[EXERCISE INPUT]
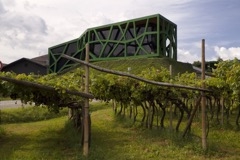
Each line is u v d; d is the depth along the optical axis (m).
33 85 9.83
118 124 14.91
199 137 11.99
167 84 10.27
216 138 12.86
[/EXERCISE INPUT]
#### PROBLEM REQUIREMENTS
If a record holds a picture, drop the picture and return the rest of it exactly.

#### SOLUTION FOR THIS TASK
Each line is u v d; d is the depth along the optical axis (m).
33 85 9.83
118 124 14.91
199 137 11.99
167 84 10.27
216 138 12.86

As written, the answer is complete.